Questions impertinentes à… Sergio Erapa

« Comparés au Père Pedro ou à Sœur Emmanuelle, au Père Guy Gilbert ou à Mère Térésa, avec nos clubs de football, nous sommes des nains… »

19 octobre 2010

Sergio Erapa est Président de la Jeanne d’Arc. Avec lui, nous avons voulu sortir de l’enceinte des stades et, le temps de trois questions impertinentes, remuer le terrain sur lequel peuvent courir ses réflexions quand il regarde plus loin que le but adverse. Voici son interview, avec les mots qui lui appartiennent.

Jimmy Bonmalais, le Directeur de l’entreprise d’insertion Pasrel, déclare dans le dernier numéro du mensuel “Eglise à La Réunion” que « Aider les personnes en difficulté est une prière permanente ». Présider un club de foot relève-t-il, selon vous, de l’acte de foi, de l’inconscience ou du souci d’espérer trouver ainsi le sourire reconnaissant de cet arrière grand-père qui, il y a de bien nombreuses années, se lança le premier dans l’aventure ?

— Je pense que Jimmy a bien raison. Et le croyant que je suis mesure bien qu’il ne peut rester chez lui à prier tranquillement pendant que la vie se passe… je devrais dire se joue… dans la rue, dans le quartier. Là où il y a des gens qui vivent. Qui vivent et qui espèrent. Il y a sûrement une part d’inconscience dans nos engagements militants. Mais le Christ ne nous a–t-il pas donné la plus belle image de l’Inconscient qui interpelle ceux qui, à se croire conscients, laissent les choses aller à veau l’eau et ne se préoccupent que de leur bien-être personnel ? Je n’ai pas le droit d’être égoïste. N’empêche, si le Bon Dieu pouvait de temps en temps nous donner un p’tit coup d’main, Jimmy et moi, et tous les autres “inconscients”, nous ne dirions pas non !

Comment s’articule la semaine du Président de la Jeanne d’Arc ?

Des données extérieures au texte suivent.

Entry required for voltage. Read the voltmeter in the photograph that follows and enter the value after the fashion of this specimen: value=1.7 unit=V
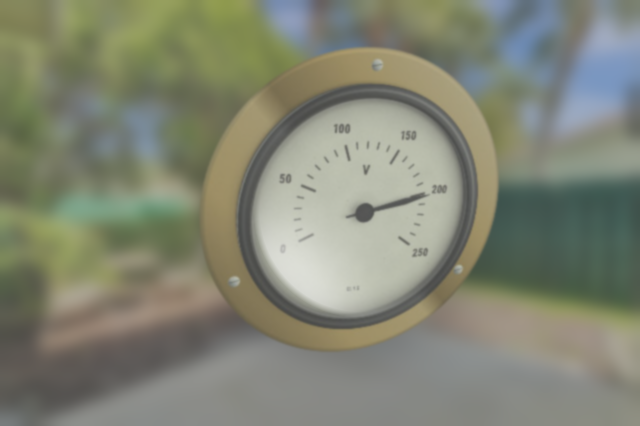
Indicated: value=200 unit=V
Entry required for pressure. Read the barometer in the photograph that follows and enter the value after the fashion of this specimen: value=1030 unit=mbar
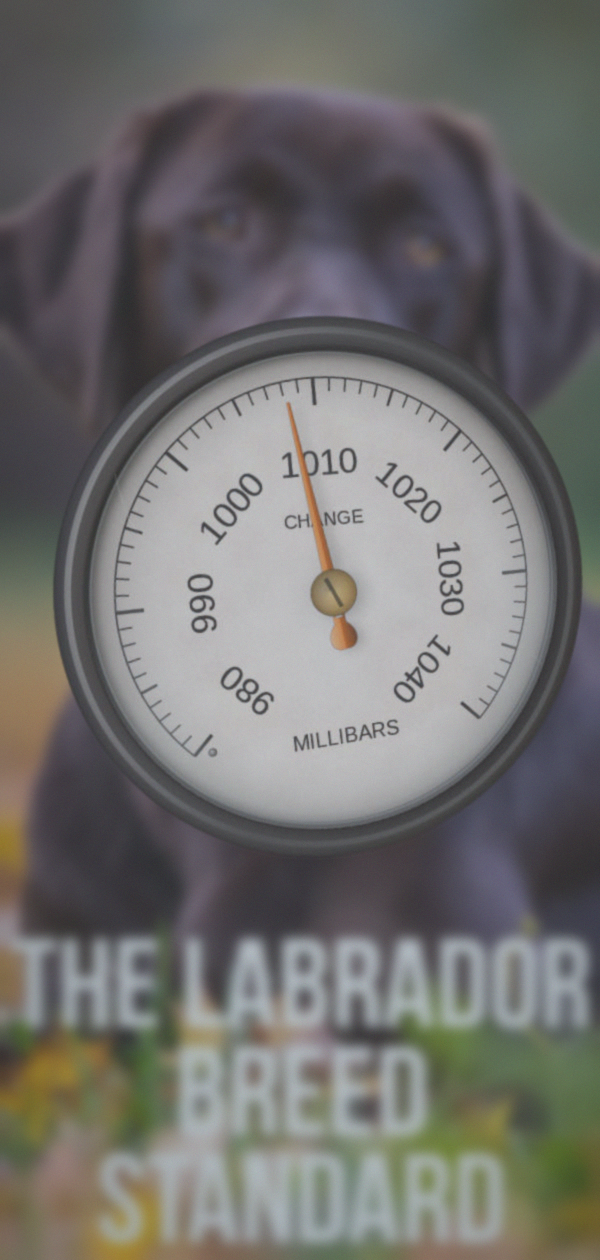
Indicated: value=1008 unit=mbar
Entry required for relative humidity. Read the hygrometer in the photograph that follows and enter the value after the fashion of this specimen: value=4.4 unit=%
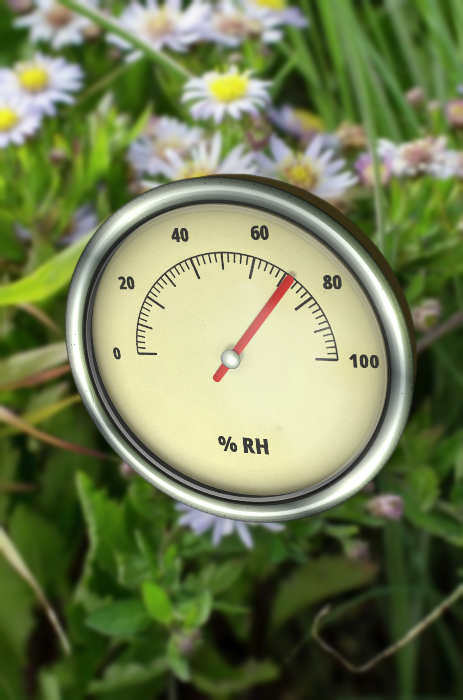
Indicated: value=72 unit=%
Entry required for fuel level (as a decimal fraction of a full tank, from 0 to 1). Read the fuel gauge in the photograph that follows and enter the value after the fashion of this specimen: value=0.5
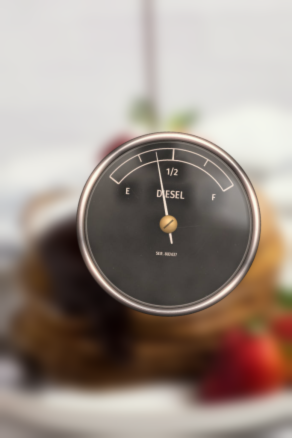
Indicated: value=0.375
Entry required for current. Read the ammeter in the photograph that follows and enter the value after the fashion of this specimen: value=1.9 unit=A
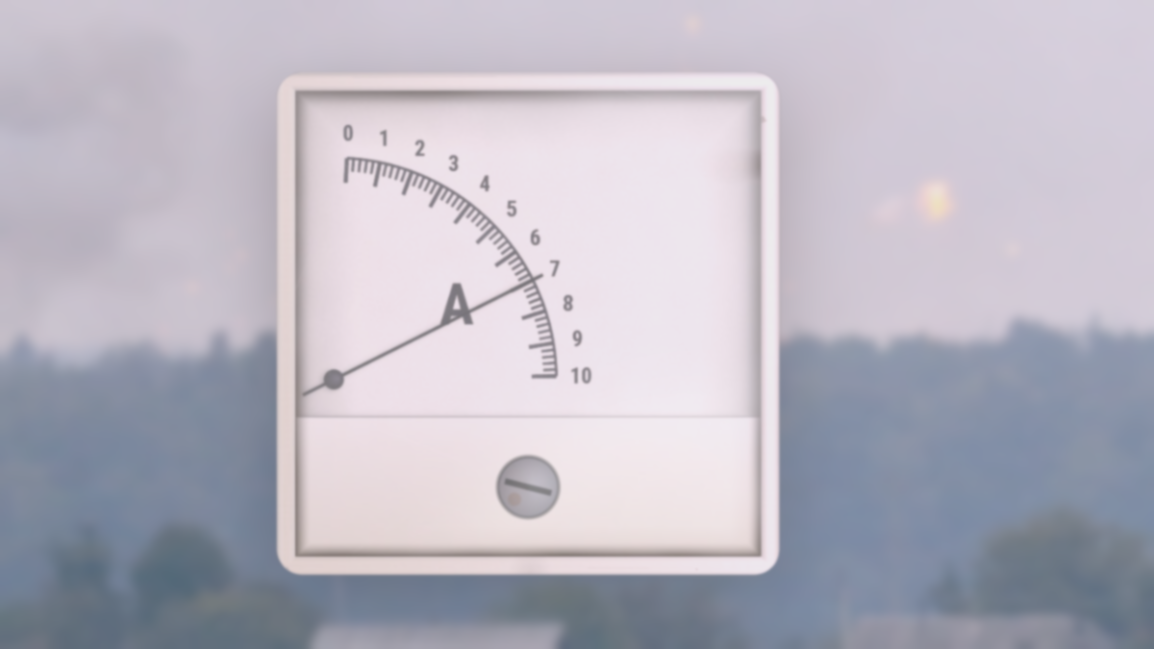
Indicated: value=7 unit=A
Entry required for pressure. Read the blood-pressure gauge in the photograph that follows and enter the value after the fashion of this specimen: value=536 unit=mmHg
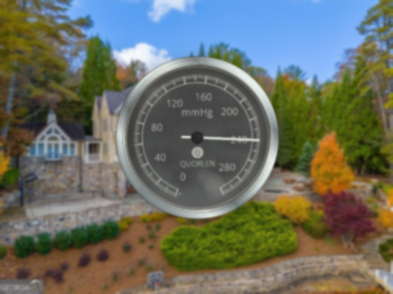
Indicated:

— J’ai à tenter de conjuguer obligations familiales et professionnelles avec ce que demande tout engagement militant. En semaine, les journées commencent donc un peu avant le lever du soleil, mon épouse n’ayant pas à assumer toute seule ce que nous avons fait ensemble. Une fois ces multiples “petites” choses faites, mon quotidien se résume à essayer de trouver en permanence des solutions aux problèmes qui sont posés ou qui surgissent. Et il n’en manque pas, de l’infiniment simple au diaboliquement compliqué. Il faut aussi tenter d’anticiper sur les décisions qu’il me faut prendre et qui ne peuvent attendre que l’on réunisse tout le monde pour que, comme le souhaitent parfois certains, l’on tourne autour du pot, l’on hésite et finalement on laisse trainer, voire pourrir la situation. C’est un véritable exercice.
Un véritable exercice qui nécessite beaucoup de diplomatie. On devrait l’écrire quelque part en gras : la mission première d’un dirigeant, c’est d’être diplomate. J’ajoute que le dirigeant qui n’a pas une épouse qui “assume” comme on dit, celui-là ne tiendra pas longtemps. En vous disant ceci, j’ai une pensée reconnaissante pour toutes les “Daisy” de la terre… J’ai aussi une pensée pour mon arrière grand-père, Émilien Dérimer. A l’instar de Charlemagne qui a eu, selon la chanson, « cette idée folle un jour d’inventer l’école », mon aïeul fonda la Jeanne d’Arc. J’ose espérer qu’il prie souvent pour moi, là où il se trouve…

Qu’est-ce qui vous semble le plus préoccupant aujourd’hui : ces supporteurs qui rêvent de la victoire finale, des joueurs tétanisés par le spectre du chômage ou la paix sociale qui est si fragile dans notre société ?

— J’adore nos supporteurs. Ce sont des garçons et des filles exceptionnels. Un jour, il faudra élever une statue à Tonino, le président de notre kop. J’ai une immense admiration pour les joueurs. Ils s’entrainent plusieurs fois par semaine, mouillent leur maillot et doivent apprendre à rester humbles dans la victoire pour savoir analyser sereinement toute défaite et la relativiser sur l’autel des drames qui nous entourent.
Car ma plus grande préoccupation, c’est cette misère qui pèse sur des millions d’êtres humains, dans des pays qui sont autour de nous et dont nous n’avons pas le droit d’oublier qu’ils sont nos frères.
Ceux qui, dans ces pays, à l’instar du Père Pedro à Madagascar, du Père Guy Gilbert avec ses “loubards” ou, hier, Mère Térésa et Sœur Emmanuelle, ont lutté et luttent chaque jour en déployant des trésors de générosité vraie, ceux-là sont les vrais héros de nos temps. Avec nos équipes de foot, en face d’eux, nous sommes des nains. Nous n’avons pas le droit d’exagérer notre mérite.